→ **EXERCISE PROMPT**:
Pull out each line in the rows below that contains the string "птица", and copy those lines unchanged.

→ **EXTRACTED ENTRIES**:
_ _ _ _
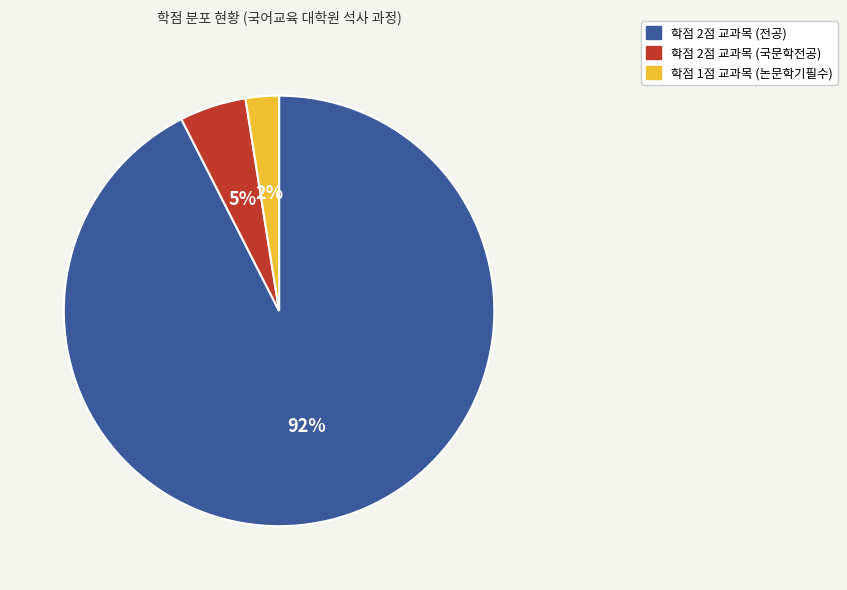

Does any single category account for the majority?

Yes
_ _ _ _
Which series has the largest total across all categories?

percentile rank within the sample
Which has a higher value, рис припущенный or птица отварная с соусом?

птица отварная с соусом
_ _ _ _
→ **ANSWER BOX**:
Which has a higher value, рис припущенный or птица отварная с соусом?
птица отварная с соусом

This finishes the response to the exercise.